(Exercise materials begins)

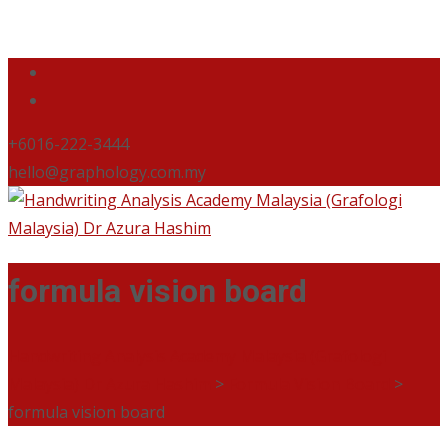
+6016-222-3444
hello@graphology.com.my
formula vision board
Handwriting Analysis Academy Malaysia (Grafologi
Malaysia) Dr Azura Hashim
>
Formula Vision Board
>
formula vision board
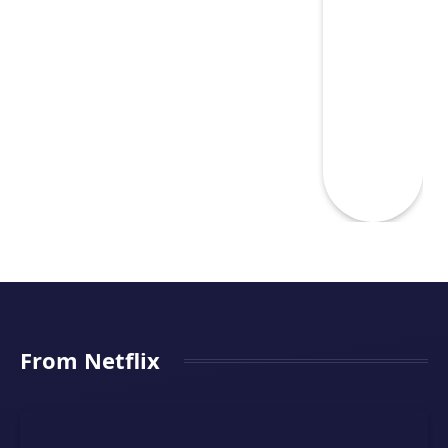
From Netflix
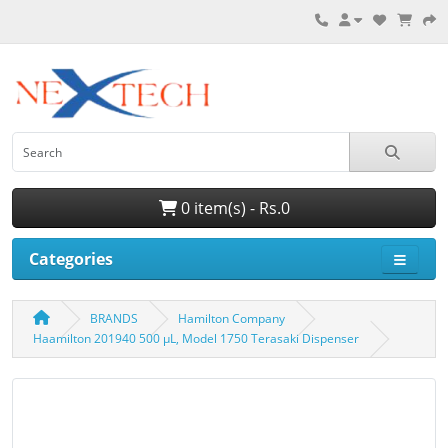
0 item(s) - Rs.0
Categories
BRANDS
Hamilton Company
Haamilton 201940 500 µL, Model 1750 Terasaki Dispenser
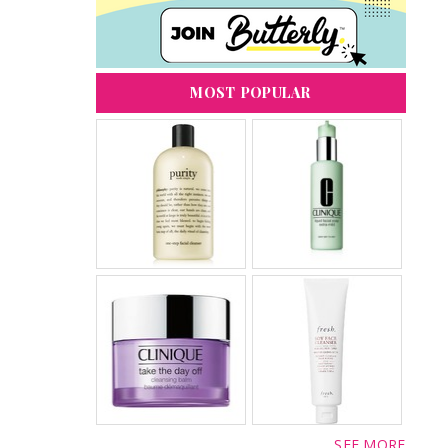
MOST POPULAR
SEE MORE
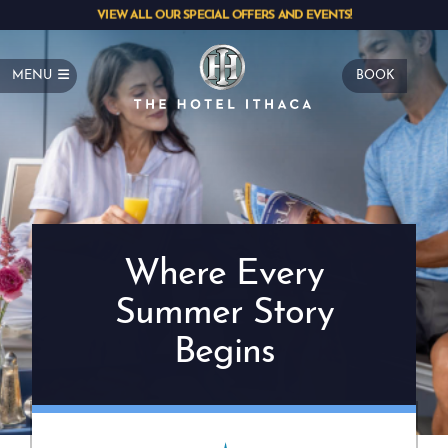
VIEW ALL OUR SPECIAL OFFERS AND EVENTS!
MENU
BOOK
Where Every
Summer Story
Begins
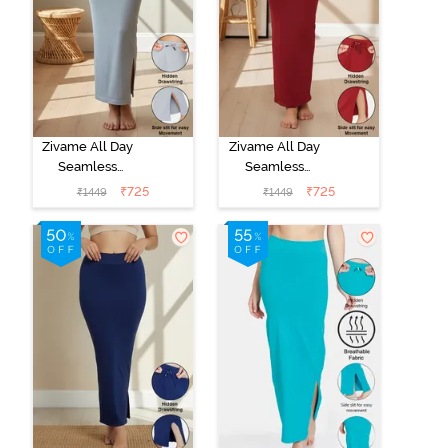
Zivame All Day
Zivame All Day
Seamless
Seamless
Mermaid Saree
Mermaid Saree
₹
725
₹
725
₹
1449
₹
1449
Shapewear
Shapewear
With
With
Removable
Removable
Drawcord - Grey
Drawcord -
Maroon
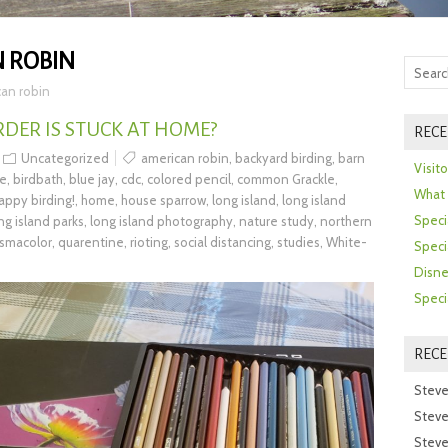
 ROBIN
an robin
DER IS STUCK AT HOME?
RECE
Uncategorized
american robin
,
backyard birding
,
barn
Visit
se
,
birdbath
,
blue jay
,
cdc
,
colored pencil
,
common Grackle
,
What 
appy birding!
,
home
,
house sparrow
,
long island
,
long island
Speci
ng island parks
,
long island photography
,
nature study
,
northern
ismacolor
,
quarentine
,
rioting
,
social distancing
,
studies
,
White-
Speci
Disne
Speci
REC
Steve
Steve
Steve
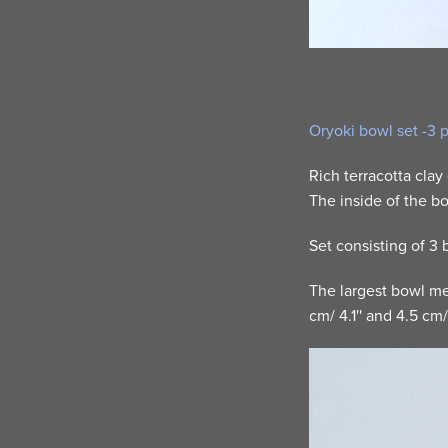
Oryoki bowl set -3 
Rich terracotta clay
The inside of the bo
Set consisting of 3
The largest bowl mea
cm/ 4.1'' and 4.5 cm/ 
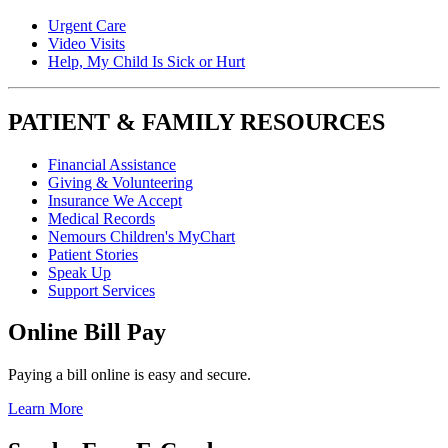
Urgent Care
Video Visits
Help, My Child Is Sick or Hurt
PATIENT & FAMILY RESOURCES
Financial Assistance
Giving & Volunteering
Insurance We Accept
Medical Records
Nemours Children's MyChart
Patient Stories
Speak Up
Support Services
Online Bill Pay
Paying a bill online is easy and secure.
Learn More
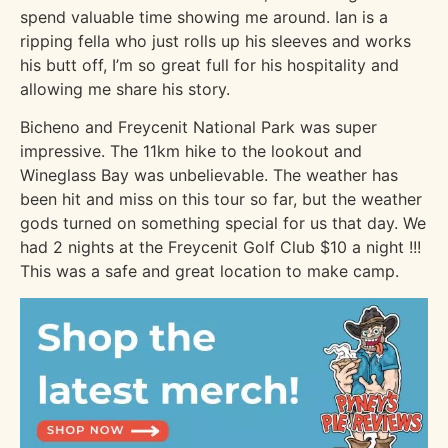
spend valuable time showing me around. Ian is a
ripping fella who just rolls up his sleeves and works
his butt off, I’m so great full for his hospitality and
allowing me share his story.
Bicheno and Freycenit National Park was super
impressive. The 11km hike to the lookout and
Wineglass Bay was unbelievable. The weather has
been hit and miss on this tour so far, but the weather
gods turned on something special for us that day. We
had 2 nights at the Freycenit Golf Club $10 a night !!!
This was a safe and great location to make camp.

(Exercise materials ends)

Exercise requirements: Lay out as a numbered list the lines of the listing from the line containing "Urgent Care" through the end of the listing, both ends included and blank lines left out. Leave the pictures out of your answer.

Output for this exercise:
1. Urgent Care
2. Video Visits
3. Help, My Child Is Sick or Hurt
4. PATIENT & FAMILY RESOURCES
5. Financial Assistance
6. Giving & Volunteering
7. Insurance We Accept
8. Medical Records
9. Nemours Children's MyChart
10. Patient Stories
11. Speak Up
12. Support Services
13. Online Bill Pay
14. Paying a bill online is easy and secure.
15. Learn More
16. spend valuable time showing me around. Ian is a
17. ripping fella who just rolls up his sleeves and works
18. his butt off, I’m so great full for his hospitality and
19. allowing me share his story.
20. Bicheno and Freycenit National Park was super
21. impressive. The 11km hike to the lookout and
22. Wineglass Bay was unbelievable. The weather has
23. been hit and miss on this tour so far, but the weather
24. gods turned on something special for us that day. We
25. had 2 nights at the Freycenit Golf Club $10 a night !!!
26. This was a safe and great location to make camp.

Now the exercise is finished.